------ Dataset content

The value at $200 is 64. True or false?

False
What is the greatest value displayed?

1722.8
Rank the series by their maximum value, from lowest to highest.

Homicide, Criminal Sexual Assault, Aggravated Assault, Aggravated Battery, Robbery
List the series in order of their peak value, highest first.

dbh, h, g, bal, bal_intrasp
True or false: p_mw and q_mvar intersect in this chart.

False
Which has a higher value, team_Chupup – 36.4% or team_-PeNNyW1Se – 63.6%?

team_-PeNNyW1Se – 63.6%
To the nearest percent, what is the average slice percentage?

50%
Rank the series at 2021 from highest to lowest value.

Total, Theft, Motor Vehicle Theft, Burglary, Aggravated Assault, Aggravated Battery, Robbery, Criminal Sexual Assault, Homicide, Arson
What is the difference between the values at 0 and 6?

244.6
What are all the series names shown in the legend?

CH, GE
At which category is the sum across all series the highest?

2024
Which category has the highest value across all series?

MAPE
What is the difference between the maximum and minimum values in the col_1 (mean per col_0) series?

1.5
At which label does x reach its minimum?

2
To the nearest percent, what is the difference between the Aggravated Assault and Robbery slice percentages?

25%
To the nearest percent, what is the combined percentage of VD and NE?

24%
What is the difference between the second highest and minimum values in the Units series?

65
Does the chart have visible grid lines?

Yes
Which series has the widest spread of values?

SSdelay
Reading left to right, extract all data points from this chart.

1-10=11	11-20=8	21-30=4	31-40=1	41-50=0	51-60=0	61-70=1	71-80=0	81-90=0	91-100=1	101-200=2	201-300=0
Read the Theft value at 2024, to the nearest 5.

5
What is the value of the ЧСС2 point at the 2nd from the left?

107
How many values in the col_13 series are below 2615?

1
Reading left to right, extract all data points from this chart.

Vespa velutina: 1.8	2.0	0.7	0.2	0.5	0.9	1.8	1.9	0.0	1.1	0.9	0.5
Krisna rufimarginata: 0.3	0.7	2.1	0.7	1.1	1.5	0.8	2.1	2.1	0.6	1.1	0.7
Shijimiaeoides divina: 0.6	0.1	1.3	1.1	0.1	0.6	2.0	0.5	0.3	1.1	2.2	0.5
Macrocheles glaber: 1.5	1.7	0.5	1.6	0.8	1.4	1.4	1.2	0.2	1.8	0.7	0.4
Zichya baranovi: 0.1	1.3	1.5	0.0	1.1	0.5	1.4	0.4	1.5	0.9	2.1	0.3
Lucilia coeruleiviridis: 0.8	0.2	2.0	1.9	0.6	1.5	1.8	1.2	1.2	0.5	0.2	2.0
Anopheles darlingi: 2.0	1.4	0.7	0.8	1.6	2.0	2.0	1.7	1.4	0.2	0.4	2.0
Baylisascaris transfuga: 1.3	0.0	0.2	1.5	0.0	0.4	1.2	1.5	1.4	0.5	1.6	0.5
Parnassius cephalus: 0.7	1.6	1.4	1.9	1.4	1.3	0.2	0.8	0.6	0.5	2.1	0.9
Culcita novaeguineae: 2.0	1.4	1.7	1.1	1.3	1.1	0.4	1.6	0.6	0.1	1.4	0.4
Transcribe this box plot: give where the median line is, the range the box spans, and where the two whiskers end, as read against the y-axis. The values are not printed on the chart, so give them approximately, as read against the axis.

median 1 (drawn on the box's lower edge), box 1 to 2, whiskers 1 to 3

------------

Starting at the beginning of the listing and ending with the line that contains "What is the value", express each nonblank line as a Markdown table with the columns Row and Line, numbering the rows in order.

| Row | Line |
|---|---|
| 1 | The value at $200 is 64. True or false? |
| 2 | False |
| 3 | What is the greatest value displayed? |
| 4 | 1722.8 |
| 5 | Rank the series by their maximum value, from lowest to highest. |
| 6 | Homicide, Criminal Sexual Assault, Aggravated Assault, Aggravated Battery, Robbery |
| 7 | List the series in order of their peak value, highest first. |
| 8 | dbh, h, g, bal, bal_intrasp |
| 9 | True or false: p_mw and q_mvar intersect in this chart. |
| 10 | False |
| 11 | Which has a higher value, team_Chupup – 36.4% or team_-PeNNyW1Se – 63.6%? |
| 12 | team_-PeNNyW1Se – 63.6% |
| 13 | To the nearest percent, what is the average slice percentage? |
| 14 | 50% |
| 15 | Rank the series at 2021 from highest to lowest value. |
| 16 | Total, Theft, Motor Vehicle Theft, Burglary, Aggravated Assault, Aggravated Battery, Robbery, Criminal Sexual Assault, Homicide, Arson |
| 17 | What is the difference between the values at 0 and 6? |
| 18 | 244.6 |
| 19 | What are all the series names shown in the legend? |
| 20 | CH, GE |
| 21 | At which category is the sum across all series the highest? |
| 22 | 2024 |
| 23 | Which category has the highest value across all series? |
| 24 | MAPE |
| 25 | What is the difference between the maximum and minimum values in the col_1 (mean per col_0) series? |
| 26 | 1.5 |
| 27 | At which label does x reach its minimum? |
| 28 | 2 |
| 29 | To the nearest percent, what is the difference between the Aggravated Assault and Robbery slice percentages? |
| 30 | 25% |
| 31 | To the nearest percent, what is the combined percentage of VD and NE? |
| 32 | 24% |
| 33 | What is the difference between the second highest and minimum values in the Units series? |
| 34 | 65 |
| 35 | Does the chart have visible grid lines? |
| 36 | Yes |
| 37 | Which series has the widest spread of values? |
| 38 | SSdelay |
| 39 | Reading left to right, extract all data points from this chart. |
| 40 | 1-10=11	11-20=8	21-30=4	31-40=1	41-50=0	51-60=0	61-70=1	71-80=0	81-90=0	91-100=1	101-200=2	201-300=0 |
| 41 | Read the Theft value at 2024, to the nearest 5. |
| 42 | 5 |
| 43 | What is the value of the ЧСС2 point at the 2nd from the left? |